市民権申請の却下率、黒人移民は白人移民より高く 米調査
(CNN) 黒人男性の移民は、白人の移民に比べて米国市民権の申請を却下される確率が高いことが新たな研究結果で明らかになった。
南カリフォルニア大学(USC)の研究者らは、2014年10月から18年3月の間に米国永住者が提出した200万件以上の市民権申請を分析したところ、申請が承認された人々の間に人種的な格差があることがわかった。黒人移民は他の人種や民族グループよりも高い確率で市民権の申請を却下されていた。
この調査によると、市民権の申請が承認された人の割合は、白人女性が約94%、白人男性が約92%だった。一方、黒人の男女は90%以下で、イスラム教徒の黒人移民は約86%にとどまった。
論文の筆頭著者でUSCグールド法科大学院の法律・社会学教授であるエミリー・リョウ氏によると、分析に使用されたデータには、格差の原因を突き止めるのに重要な情報となる申請却下に関する理由の詳細は含まれていない。
だがリョウ氏は、承認の可否に格差が生じるのは、米国が連邦法の中で人種、民族、性別を排除の根拠としてきた長い歴史に起因している可能性があると説明する。
米市民権・移民業務局(USCIS)はCNNに対し、「引き続き移民制度における障壁を取り除き、移民コミュニティーの信頼と信用を回復し、資格を持つすべての人の移民給付申請へのアクセスを増やす」と述べた。

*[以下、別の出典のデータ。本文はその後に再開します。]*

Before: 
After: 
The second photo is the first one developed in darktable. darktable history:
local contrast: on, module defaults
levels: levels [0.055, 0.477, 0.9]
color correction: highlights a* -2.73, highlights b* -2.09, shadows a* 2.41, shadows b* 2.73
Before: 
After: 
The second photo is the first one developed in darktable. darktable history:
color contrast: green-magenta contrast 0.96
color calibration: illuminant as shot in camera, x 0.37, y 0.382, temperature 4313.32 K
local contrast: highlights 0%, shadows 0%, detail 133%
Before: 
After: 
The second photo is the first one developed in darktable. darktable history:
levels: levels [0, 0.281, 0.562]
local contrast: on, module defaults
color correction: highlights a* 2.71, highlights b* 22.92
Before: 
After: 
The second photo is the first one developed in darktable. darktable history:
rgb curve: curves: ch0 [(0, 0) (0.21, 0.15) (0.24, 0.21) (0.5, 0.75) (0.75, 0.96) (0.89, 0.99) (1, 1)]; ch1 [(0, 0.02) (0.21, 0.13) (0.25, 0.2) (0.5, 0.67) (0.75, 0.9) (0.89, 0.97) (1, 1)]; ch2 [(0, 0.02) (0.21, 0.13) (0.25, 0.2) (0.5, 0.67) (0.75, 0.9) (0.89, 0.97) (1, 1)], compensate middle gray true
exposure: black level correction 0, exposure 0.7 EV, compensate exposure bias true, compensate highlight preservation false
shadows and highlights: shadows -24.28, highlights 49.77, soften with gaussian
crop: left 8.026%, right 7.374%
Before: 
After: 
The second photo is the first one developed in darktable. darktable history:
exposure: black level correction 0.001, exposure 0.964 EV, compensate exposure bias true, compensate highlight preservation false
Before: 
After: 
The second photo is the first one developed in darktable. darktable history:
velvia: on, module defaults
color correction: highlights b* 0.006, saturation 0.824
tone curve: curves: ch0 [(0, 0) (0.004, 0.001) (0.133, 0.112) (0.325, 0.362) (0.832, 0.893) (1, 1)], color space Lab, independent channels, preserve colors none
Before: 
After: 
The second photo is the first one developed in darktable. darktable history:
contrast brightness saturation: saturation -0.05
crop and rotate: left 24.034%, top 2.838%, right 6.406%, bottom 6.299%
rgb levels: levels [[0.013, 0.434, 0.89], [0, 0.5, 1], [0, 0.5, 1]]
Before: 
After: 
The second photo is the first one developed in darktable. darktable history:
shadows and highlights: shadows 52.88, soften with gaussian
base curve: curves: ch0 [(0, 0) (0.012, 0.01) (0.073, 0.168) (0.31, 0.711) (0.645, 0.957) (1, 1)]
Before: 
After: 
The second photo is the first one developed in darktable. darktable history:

USCISの広報担当者は「市民権申請に関連する判断を下す際に、人種、国籍、その他の人口統計学的な要因は考慮しない」としたうえで、申請者が所属する宗教について問うこともないと説明した。
USCISは「各申請はケース・バイ・ケースで評価され、適用される法律、規則、政策の下で要求されるすべての基準を満たしているかどうかで判断する」と説明。また、「我々は昨年、市民権申請を促進し、資格のある申請者数を最大化するために、省庁間戦略を開始した」と述べた。
判断を鈍らせる古い固定観念
論文によると、市民権に関する差別的な法令は1790年に制定された「帰化法」から始まったという。市民権の資格を定めた初の法律である帰化法では、市民権が取得できるのは米国に少なくとも2年間居住した「自由な白人」移民だけに限定されていた。
米議会は1870年に帰化法を改訂し、「アフリカ系」の人々にも帰化の資格が与えられた。だがリョウ氏は、こうした古い固定観念が、市民権の承認可否の権限を持つ移民当局の判断を鈍らせる可能性があると述べている。
リョウ氏はまた、調査の対象となった申請者の多くは米国に長期間居住しており、移民はしばしば「他の分野で一連の不利益や差別を経験している」ため、市民権の申請に影響を与える可能性があると指摘する。
「例えば、もし黒人移民が白人移民よりも法執行機関の標的にされていたら、彼らが市民権を得ようとする際に、こうした不利な条件は時間が経つにつれ誇張されることになる」とリョウ氏は言う。
テキサス州拠点の非営利団体RAICESのアソシエイト弁護士、ニコール・モーガン氏によると、反黒人人種主義は、米国の他の文化や社会と同様に、同国の移民制度にも「染みついている」という。
「私は黒人として、拘置所内で働く移民問題専門の弁護士として、黒人移民が制度によって残忍に、非人間的に、そして透明人間のように扱われていることを承知している」とモーガン氏は述べている。
USCのリョウ氏は「移民の枠を超えた広範な制度における構造的不平等は、移民制度における不平等が外側からは見えないといった波及効果をもたらしている」と指摘している。